> [Page]
####
When I stand in my broken places, I can ask Jesus to come and stand with me. I can hear him speak life and truth and feel him suture up the wounds with his nail-scarred hands. I don’t have to search out the new and the shiny because his glory becomes my glory. Then it no longer hurts when that wound is touched because the scar tissue is pain-free and strong. My whole being gains strength because I’m not bleeding out of that place anymore. I can now actually love that part of me because Jesus filled it with his love.

I look again at the crack in the wall. “I won’t abandon you, old house. You are still good enough. You serve your purpose well.” I look at my aging face in the mirror and become soft.  “Thank you for serving me well. I love you just the way you are.”
####
Stored entries:

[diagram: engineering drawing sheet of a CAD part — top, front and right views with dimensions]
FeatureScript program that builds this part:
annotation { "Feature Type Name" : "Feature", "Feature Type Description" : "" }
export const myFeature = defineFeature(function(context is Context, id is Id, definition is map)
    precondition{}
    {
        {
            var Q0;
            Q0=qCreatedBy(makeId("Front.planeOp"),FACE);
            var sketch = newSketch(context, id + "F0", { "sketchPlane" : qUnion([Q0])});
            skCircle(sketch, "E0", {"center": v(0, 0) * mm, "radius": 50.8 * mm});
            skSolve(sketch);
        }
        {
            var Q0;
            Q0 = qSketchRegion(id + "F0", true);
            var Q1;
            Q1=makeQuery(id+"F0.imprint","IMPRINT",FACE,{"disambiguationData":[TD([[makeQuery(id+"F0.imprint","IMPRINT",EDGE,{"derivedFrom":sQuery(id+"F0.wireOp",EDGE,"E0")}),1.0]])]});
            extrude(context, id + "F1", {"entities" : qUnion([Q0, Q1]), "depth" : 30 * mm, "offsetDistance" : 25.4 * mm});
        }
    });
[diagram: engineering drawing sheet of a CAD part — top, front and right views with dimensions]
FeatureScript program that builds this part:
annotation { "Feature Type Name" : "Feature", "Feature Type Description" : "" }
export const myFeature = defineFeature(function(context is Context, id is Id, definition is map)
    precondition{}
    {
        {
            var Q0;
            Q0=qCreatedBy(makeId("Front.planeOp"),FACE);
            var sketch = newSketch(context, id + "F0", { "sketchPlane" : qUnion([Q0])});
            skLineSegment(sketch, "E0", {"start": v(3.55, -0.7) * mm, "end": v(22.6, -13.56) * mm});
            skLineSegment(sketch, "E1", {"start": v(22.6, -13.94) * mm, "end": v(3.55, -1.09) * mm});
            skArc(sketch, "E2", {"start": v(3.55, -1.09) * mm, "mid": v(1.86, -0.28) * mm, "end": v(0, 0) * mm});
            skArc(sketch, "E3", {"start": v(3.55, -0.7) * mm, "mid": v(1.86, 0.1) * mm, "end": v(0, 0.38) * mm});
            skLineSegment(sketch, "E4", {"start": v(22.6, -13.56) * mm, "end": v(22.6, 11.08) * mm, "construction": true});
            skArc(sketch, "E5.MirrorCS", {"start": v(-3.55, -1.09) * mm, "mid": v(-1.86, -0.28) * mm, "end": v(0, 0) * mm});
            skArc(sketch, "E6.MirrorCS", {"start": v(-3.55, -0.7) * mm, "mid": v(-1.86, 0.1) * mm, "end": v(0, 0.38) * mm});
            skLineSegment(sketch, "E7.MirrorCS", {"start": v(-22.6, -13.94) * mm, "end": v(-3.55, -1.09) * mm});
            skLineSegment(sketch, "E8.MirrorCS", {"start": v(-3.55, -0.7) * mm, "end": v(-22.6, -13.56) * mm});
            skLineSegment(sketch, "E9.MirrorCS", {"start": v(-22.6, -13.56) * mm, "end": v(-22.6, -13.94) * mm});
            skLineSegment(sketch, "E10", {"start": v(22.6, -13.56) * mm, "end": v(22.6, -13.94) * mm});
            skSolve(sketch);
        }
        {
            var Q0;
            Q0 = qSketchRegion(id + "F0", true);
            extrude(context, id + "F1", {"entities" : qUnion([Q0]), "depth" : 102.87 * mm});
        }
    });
####
> [Challenge 1] Please explain, in one to three sentences, why the reflection on broken places says the wound no longer hurts when it is touched.
> [Challenge 2] Write the next few sentences of the reflection on broken places, picking up after its final line.
These entries were drawn from a different source than the reflection.

> [Task answer 1] After Jesus sutures up the wounds, the wound no longer hurts when touched because the scar tissue is pain-free and strong.

> [Task answer 2]
All that has been is a part of who I am now, thousands of temporary moments that are stored in my being. They have been happy, joyous, sad, lonely, painful. Some have made me stronger.  All have ultimately led me closer to God. As I give him the broken parts that still feel pain and let him heal them one by one, they are reconciled back to the whole of me, and I can be fully present. Because they were meant to be temporary too.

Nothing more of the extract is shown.